Effects of urbanization on streams of the Melbourne region, Victoria, Australia. I. Benthic macroinvertebrate communities

1. Macroinvertebrate community composition was assessed in small streams of the Melbourne region to test the effects of (a) urban density (catchment imperviousness 0–51%) and (b) stormwater drainage intensity (comparing the intensively drained metropolitan area with urban areas of the hinterland, which had open drains and some localized stormwater drainage).
2. Hinterland communities separated into two groups of sites correlating strongly with patterns of electrical conductivity (EC), basalt geology and annual rainfall. Community composition varied little in the high-EC, western group (imperviousness 0.2–1.2%), but in the eastern group it was strongly correlated with catchment imperviousness (0–12%), with lower taxon richness in more impervious catchments.
3. Metropolitan communities (imperviousness 1–51%) were all severely degraded, with high abundances of a few tolerant taxa. Community composition was poorly correlated with patterns of geology, rainfall or imperviousness. Differences between metropolitan and hinterland communities were well explained by patterns of biochemical oxygen demand and electrical conductivity, which were postulated to indicate the more efficient transport of pollutants to receiving streams by the metropolitan stormwater drainage system.
4. Degradation of macroinvertebrate community composition was well explained by urban density but intensive urban drainage increased degradation severely at even low urban densities. Quantification of relationships between imperviousness, drainage intensity and stream degradation can better inform the assessment, conservation and restoration of urban streams.     

Effects of urbanization on streams of the Melbourne region, Victoria, Australia. II. Benthic diatom communities

1. Epilithic and epiphytic diatom community composition were assessed in small streams of the Melbourne region to test the effects of (a) urban density (sub-catchment imperviousness 0–51%) and (b) stormwater drainage intensity (comparing the intensively drained metropolitan area with urban areas of the hinterland, which had open drains and some localized stormwater drainage).
2. Communities separated into three groups: eastern hinterland, western hinterland and a metropolitan group. Separation of eastern and western hinterland groups, and of eastern and western sites within the metropolitan group were best explained by patterns of electrical conductivity, basalt geology and annual rainfall.

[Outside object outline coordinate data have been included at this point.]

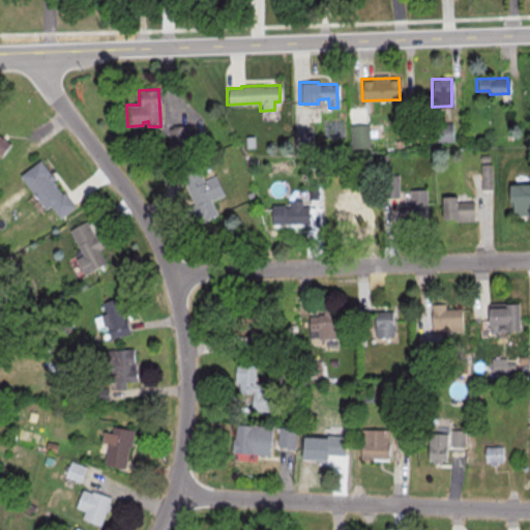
[(433,122),(451,122),(451,143),(433,144),(433,122)]
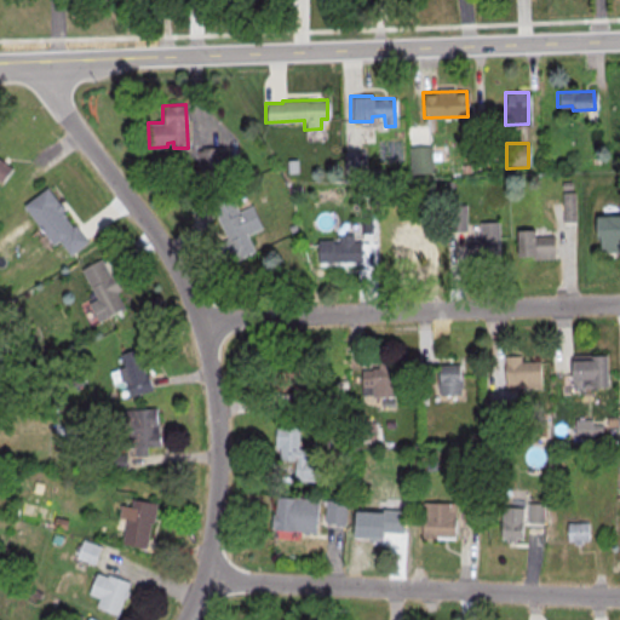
[(408,147),(430,145),(430,171),(408,171),(408,147)]
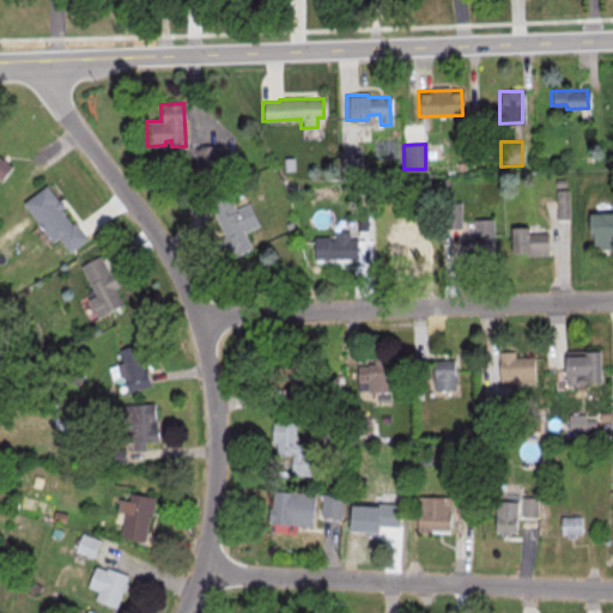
[(229,170),(229,146),(198,146),(198,170),(229,170)]
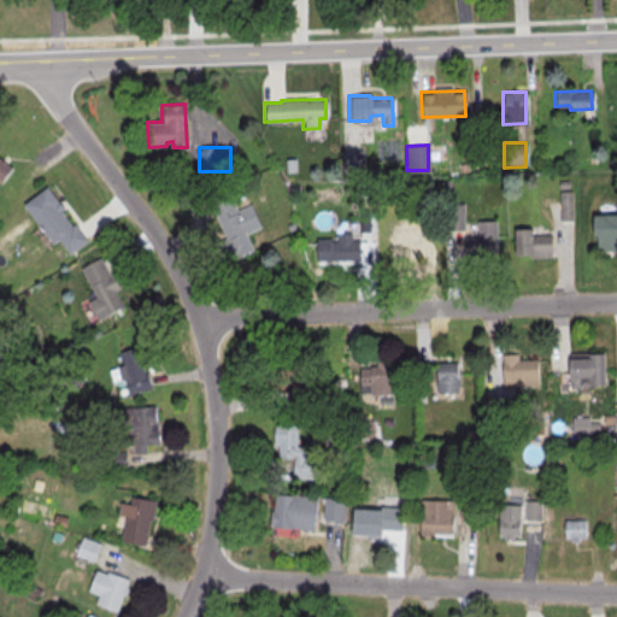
[(339,151),(360,150),(362,175),(340,175),(339,151)]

Separation of metropolitan and hinterland groups, and patterns within the hinterland groups were best explained by nutrient gradients (phosphorus, ammonia and total nitrogen).
3. Nutrient concentrations were not only apparently influenced by urban density but also by effluents from small sewage treatment plants and agricultural activities at a few sites.
4. Species richness did not vary consistently between the metropolitan and hinterland groups but within the western hinterland, sites with low nutrient concentrations tended to be more species-rich than mildly enriched sites.
5. Composition of both diatom and macroinvertebrate communities (assessed in a concurrent study) were sensitive indicators of urban-derived impacts. However, diatoms were better indicators of nutrient enrichment, while macroinvertebrates were better integrative indicators of catchment disturbance.